Some protestors brought "Anonymous" masks to conceal their identities, but many were happy to stand up for their right to protest and march through the streets of Manhattan. Only a handful had their faces covered.
Members of the press were present to take photos and interview participants. People of all ages were preparing to march through New York's streets, from the very young to college students to elderly folk.
Some banners were more clear-cut. Some demanded that Director of National Intelligence James Clapper should resign for allegedly lying to Congress, while another insisted on more oversight for the intelligence services.
More "Anonymous" masks, but people mostly wore these on the back of their head. Almost no protestors were afraid to display their identity in regard to a matter they believe to be of the utmost importance.
This large blue banner's "Yes We Scan" is a play on words based on President Obama's "Yes We Can" campaign slogan. Though the NSA's domestic and foreign wiretapping and surveillance program began under President Bush, Obama extended the program when he took office.
Protesters gathered to listen to speakers talk about civil liberties, and some of the talks had an immediately practical bent, covering how to protect one's self from searches and arrest during a demonstration.

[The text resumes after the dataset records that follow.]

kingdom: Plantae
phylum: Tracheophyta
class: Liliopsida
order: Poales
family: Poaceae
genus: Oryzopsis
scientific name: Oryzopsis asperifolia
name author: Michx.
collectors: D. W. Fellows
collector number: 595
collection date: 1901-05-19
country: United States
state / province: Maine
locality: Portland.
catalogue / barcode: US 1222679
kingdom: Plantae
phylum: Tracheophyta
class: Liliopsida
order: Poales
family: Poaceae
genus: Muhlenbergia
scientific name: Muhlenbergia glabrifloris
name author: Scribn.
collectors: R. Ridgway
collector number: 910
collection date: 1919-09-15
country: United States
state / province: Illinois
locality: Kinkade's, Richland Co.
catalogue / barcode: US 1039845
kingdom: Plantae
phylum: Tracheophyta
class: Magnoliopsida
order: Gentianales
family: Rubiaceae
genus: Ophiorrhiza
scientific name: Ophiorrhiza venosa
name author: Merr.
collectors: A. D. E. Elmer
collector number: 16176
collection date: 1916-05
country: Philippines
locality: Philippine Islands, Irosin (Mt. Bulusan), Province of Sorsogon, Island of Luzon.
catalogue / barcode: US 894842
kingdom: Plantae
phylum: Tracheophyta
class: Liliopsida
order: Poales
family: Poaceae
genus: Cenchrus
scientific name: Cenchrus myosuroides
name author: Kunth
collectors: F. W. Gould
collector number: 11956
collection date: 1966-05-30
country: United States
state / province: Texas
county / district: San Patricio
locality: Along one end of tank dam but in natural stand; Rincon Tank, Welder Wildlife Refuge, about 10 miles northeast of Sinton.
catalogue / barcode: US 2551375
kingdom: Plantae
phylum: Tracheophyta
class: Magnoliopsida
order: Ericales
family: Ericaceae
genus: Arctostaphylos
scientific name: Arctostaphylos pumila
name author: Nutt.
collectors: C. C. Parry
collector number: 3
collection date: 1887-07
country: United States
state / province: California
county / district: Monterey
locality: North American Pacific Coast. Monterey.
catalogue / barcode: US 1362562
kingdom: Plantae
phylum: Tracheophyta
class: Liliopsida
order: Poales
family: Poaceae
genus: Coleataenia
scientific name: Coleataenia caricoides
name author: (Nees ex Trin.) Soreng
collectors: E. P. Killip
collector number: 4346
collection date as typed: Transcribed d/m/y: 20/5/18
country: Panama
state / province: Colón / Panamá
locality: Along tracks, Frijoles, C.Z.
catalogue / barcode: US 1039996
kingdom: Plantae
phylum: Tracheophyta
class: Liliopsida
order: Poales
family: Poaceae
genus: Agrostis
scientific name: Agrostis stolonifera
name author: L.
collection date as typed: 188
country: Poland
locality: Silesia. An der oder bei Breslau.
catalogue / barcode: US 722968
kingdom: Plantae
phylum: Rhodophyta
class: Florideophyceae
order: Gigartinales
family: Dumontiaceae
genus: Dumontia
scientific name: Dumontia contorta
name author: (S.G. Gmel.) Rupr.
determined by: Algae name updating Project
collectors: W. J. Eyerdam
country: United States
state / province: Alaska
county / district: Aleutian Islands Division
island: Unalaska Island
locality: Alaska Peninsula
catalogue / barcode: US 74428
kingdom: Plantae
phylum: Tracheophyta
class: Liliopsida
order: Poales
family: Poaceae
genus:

Many were willing to speak to the press to discuss their views on how they feel about government surveillance. Most were Americans, who in some cases are unaffected by NSA spying, but a few foreign accents were heard throughout the crowd.
The weather was scorching hot, and the humidity was excruciating. But hundreds still took to the streets on a U.S. national holiday to declare government snooping as an infringement of their Fourth Amendment rights.